Where Is the Flood of Useless Software? Why AI Assistant Claims Don't Add Up
A veteran developer with 25 years of experience challenges the AI coding productivity narrative with hard data: app store releases are flat, domain registrations are steady, Steam game output is unchanged, and GitHub repository creation shows no spike -- if AI tools truly made developers 10x more productive, where is all the extra software?
This is a translation of an article by Mike Judge, a Seattle-based engineer and development director with over 25 years of professional experience.
The Productivity Paradox
I have been programming for over 25 years, and when AI coding assistants first appeared, I embraced them enthusiastically. I genuinely wanted them to work. But then I came across research suggesting that developers cannot reliably assess their own productivity gains when using AI tools. This made me uncomfortable, so I decided to measure it myself.
The Self-Experiment
I conducted a six-week study on my own work:
- Before starting each task, I estimated how long it would take
- I flipped a coin to decide whether to use AI tools or work without them
- I recorded the actual completion time
- I analyzed the results for statistically significant differences
The result: no statistically significant differences between AI-assisted and non-assisted work. The data was too close to call, though my median slowdown with AI roughly matched the METR study's finding of an approximately 19–21% decrease in productivity.
The Central Question
If so many developers became extraordinarily productive thanks to these tools, where is the flood of low-quality software?
This is the core of my argument. If AI coding assistants genuinely delivered the massive productivity gains their vendors claim, we should observe measurable consequences: an exponential increase in app releases, a flood of indie games on Steam, an explosion of new websites and SaaS products, a visible inflection point in software output data. Let us look at the numbers.
The Data
iOS App Store monthly releases (March 2019 – April 2025):
Flat. No spike. No inflection point.
Google Play monthly releases (March 2019 – May 2025):
Same story. Flat.
Total registered domain names (via Verisign Domain Name Industry Brief):
Steady growth at the same rate as before. No AI-driven acceleration.
Steam monthly game releases (via SteamDB):
Flat. If anything, slightly declining.
New public GitHub repositories per month (via GH Archive, $70 BigQuery bill):
No spike. No exponential growth. Just the same steady baseline.
What the Industry Claims
Let us catalog the bold statements from major vendors:
- Cursor: "Built to make you extraordinarily productive"
- Claude Code: "Write software better and faster"
- GitHub Copilot: "Delegate like a pro"
- Google: Claims a 25% developer speed increase
- OpenAI: Publishes research on programming efficiency
- Developer self-reports: 14% claim "10x productivity gains"

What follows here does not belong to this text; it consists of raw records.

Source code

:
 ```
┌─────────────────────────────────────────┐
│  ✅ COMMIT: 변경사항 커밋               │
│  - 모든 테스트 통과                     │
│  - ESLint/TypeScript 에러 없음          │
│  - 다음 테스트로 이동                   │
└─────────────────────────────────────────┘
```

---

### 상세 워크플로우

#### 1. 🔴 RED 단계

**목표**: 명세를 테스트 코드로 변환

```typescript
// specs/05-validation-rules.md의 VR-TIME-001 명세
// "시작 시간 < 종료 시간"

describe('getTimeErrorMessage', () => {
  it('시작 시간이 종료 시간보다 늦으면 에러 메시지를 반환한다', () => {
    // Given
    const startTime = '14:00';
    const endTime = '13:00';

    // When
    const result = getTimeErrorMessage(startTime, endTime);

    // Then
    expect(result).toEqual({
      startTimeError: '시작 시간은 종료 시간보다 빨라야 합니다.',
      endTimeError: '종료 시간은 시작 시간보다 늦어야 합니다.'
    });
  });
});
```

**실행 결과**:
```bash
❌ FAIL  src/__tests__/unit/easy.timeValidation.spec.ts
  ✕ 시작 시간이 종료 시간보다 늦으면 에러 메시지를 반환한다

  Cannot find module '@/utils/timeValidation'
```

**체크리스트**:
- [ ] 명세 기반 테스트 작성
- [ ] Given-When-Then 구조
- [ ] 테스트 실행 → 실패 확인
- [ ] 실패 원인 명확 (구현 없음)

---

If 14% of developers truly became 10 times more productive, global software output would have roughly doubled. It has not. Not even close.
Real-World Consequences
These inflated claims are not harmless marketing. They have real consequences:
- Engineers are being fired for not adopting AI tools fast enough
- Workers stay in jobs they dislike out of FOMO, afraid of falling behind
- People waste time trying to master prompt engineering instead of building things
- Salary negotiations are skewed by false productivity assumptions
- Companies make "AI-First" rebranding decisions that affect real careers
Preemptive Rebuttals
"You just need better prompting skills."
If this were true, there would be a new generation of "10x engineers" shipping dozens of projects a year. Where are they? If you are one of the 14% who claim 10x productivity, show me the 30+ applications you have built this year, with proof.

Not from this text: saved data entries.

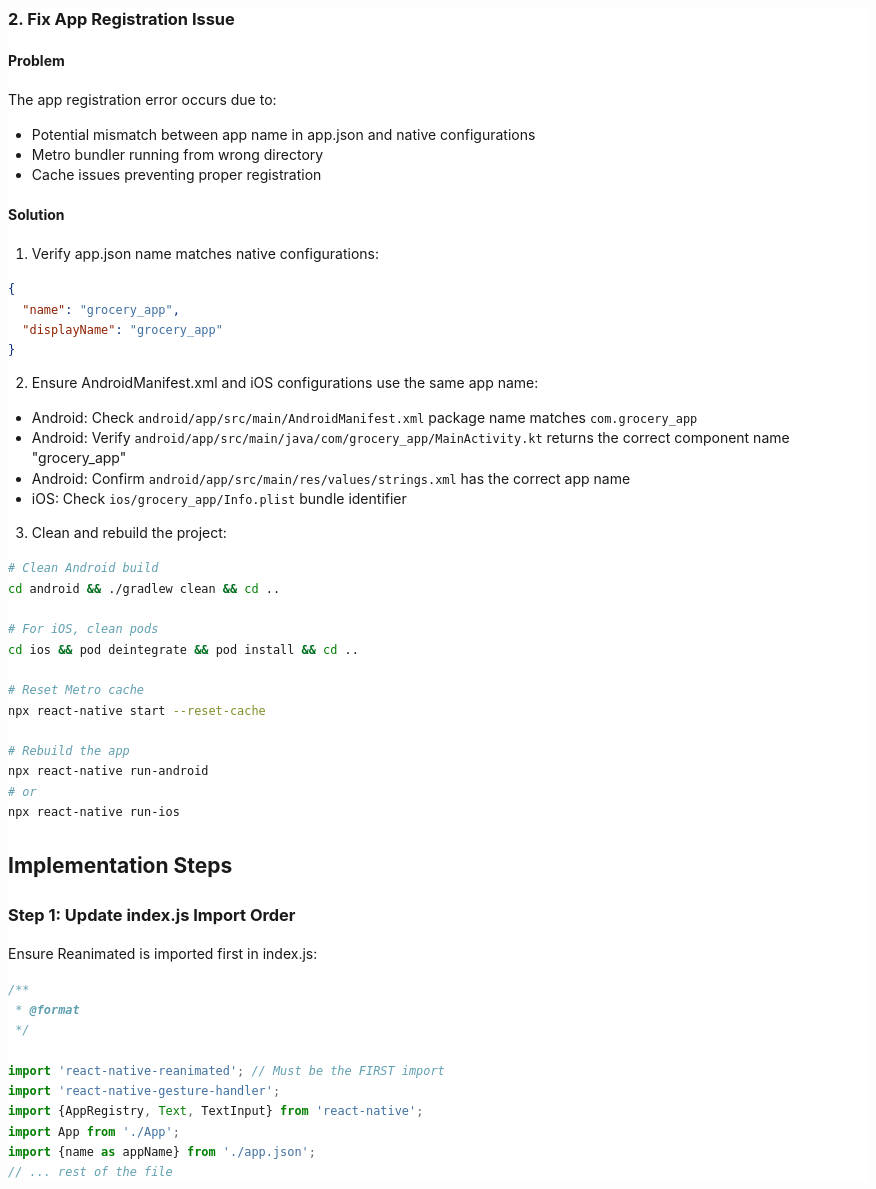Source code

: ### 2. Fix App Registration Issue

#### Problem
The app registration error occurs due to:
- Potential mismatch between app name in app.json and native configurations
- Metro bundler running from wrong directory
- Cache issues preventing proper registration

#### Solution
1. Verify app.json name matches native configurations:
```json
{
  "name": "grocery_app",
  "displayName": "grocery_app"
}
```

2. Ensure AndroidManifest.xml and iOS configurations use the same app name:
- Android: Check `android/app/src/main/AndroidManifest.xml` package name matches `com.grocery_app`
- Android: Verify `android/app/src/main/java/com/grocery_app/MainActivity.kt` returns the correct component name "grocery_app"
- Android: Confirm `android/app/src/main/res/values/strings.xml` has the correct app name
- iOS: Check `ios/grocery_app/Info.plist` bundle identifier

3. Clean and rebuild the project:
```bash
# Clean Android build
cd android && ./gradlew clean && cd ..

# For iOS, clean pods
cd ios && pod deintegrate && pod install && cd ..

# Reset Metro cache
npx react-native start --reset-cache

# Rebuild the app
npx react-native run-android
# or
npx react-native run-ios
```

## Implementation Steps

### Step 1: Update index.js Import Order
Ensure Reanimated is imported first in index.js:
```javascript
/**
 * @format
 */

import 'react-native-reanimated'; // Must be the FIRST import
import 'react-native-gesture-handler';
import {AppRegistry, Text, TextInput} from 'react-native';
import App from './App';
import {name as appName} from './app.json';
// ... rest of the file
```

"It is new technology; it needs time."
Billions of dollars have already been invested. These tools are being marketed as effective today, and hiring decisions are being made on the basis of those claims right now. Statistical proof of real-world impact is needed now, not promised for tomorrow.
"You will fall behind without AI."
GitHub itself admits that the acceptance rate for Copilot suggestions is only 29–34% after six months of use. Where is the skill progression? Where is the trajectory toward mastery?

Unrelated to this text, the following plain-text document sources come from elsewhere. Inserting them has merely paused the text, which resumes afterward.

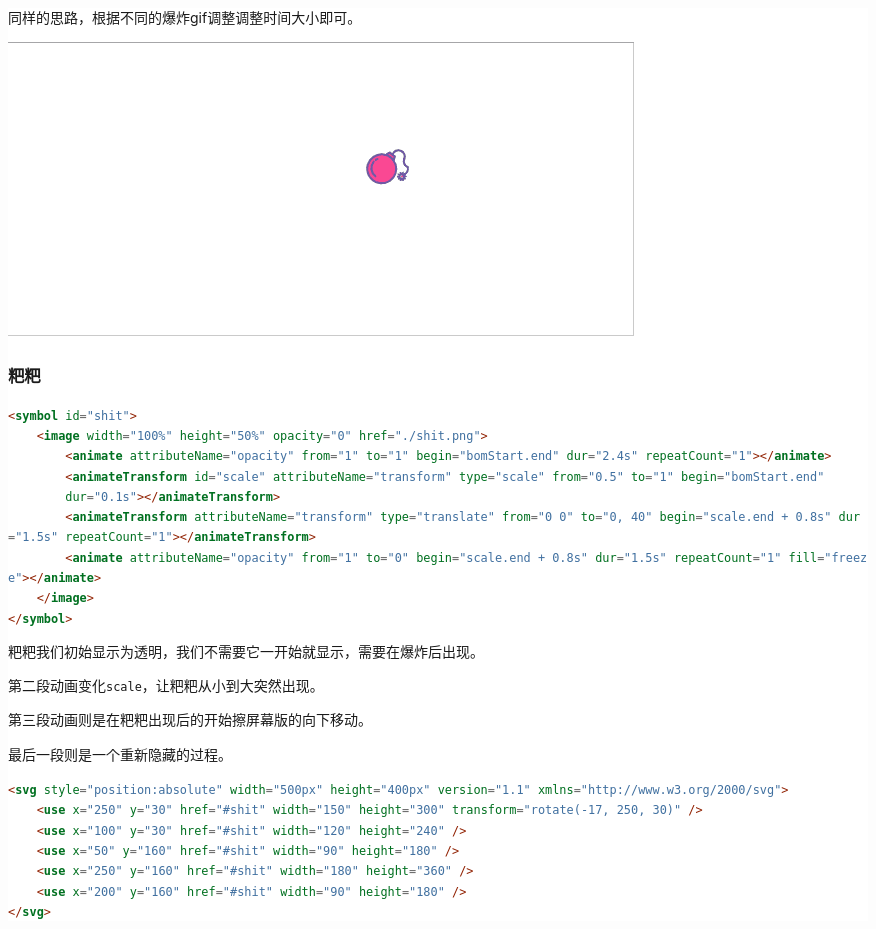 同样的思路，根据不同的爆炸gif调整调整时间大小即可。

![](./svg-images/baozha2.gif)

### 粑粑

```HTML
<symbol id="shit">
    <image width="100%" height="50%" opacity="0" href="./shit.png">
        <animate attributeName="opacity" from="1" to="1" begin="bomStart.end" dur="2.4s" repeatCount="1"></animate> 
        <animateTransform id="scale" attributeName="transform" type="scale" from="0.5" to="1" begin="bomStart.end" 
        dur="0.1s"></animateTransform>
        <animateTransform attributeName="transform" type="translate" from="0 0" to="0, 40" begin="scale.end + 0.8s" dur="1.5s" repeatCount="1"></animateTransform>
        <animate attributeName="opacity" from="1" to="0" begin="scale.end + 0.8s" dur="1.5s" repeatCount="1" fill="freeze"></animate> 
    </image>
</symbol>
```

粑粑我们初始显示为透明，我们不需要它一开始就显示，需要在爆炸后出现。

第二段动画变化`scale`，让粑粑从小到大突然出现。

第三段动画则是在粑粑出现后的开始擦屏幕版的向下移动。

最后一段则是一个重新隐藏的过程。

```HTML
<svg style="position:absolute" width="500px" height="400px" version="1.1" xmlns="http://www.w3.org/2000/svg">
    <use x="250" y="30" href="#shit" width="150" height="300" transform="rotate(-17, 250, 30)" />
    <use x="100" y="30" href="#shit" width="120" height="240" />
    <use x="50" y="160" href="#shit" width="90" height="180" />
    <use x="250" y="160" href="#shit" width="180" height="360" />
    <use x="200" y="160" href="#shit" width="90" height="180" />
</svg>
```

"Code quality is improving, even if quantity is not."
The industry widely acknowledges that testing has declined. Multiple reports show code quality has regressed by roughly a decade. If quality were truly improving, it would be measurable.
"Everyone uses web tech now, fewer people need domains."
People still value personal domains. The base rate of domain adoption has not changed.
"The .ai domain boom proves AI success."
That is FOMO-driven startup pivoting and rebranding, not genuine software proliferation. Total domain creation remains flat.
"Coding is only part of development."
Solo developers still exist. GitHub projects are still created by enthusiasts. Code writing is inseparable from software creation. If writing code became dramatically faster, we would see more finished software.
Conclusion
To any developer who is struggling with AI tools and feeling like they are falling behind: your intuition is backed by data. You are not falling behind if current tools slow you down. The numbers show that developers release no more software than before — and that is the only metric that truly matters. Claims of 10x productivity improvements are almost certainly untrue. Demand evidence.
If you dare, show these graphs to your manager and ask what they think.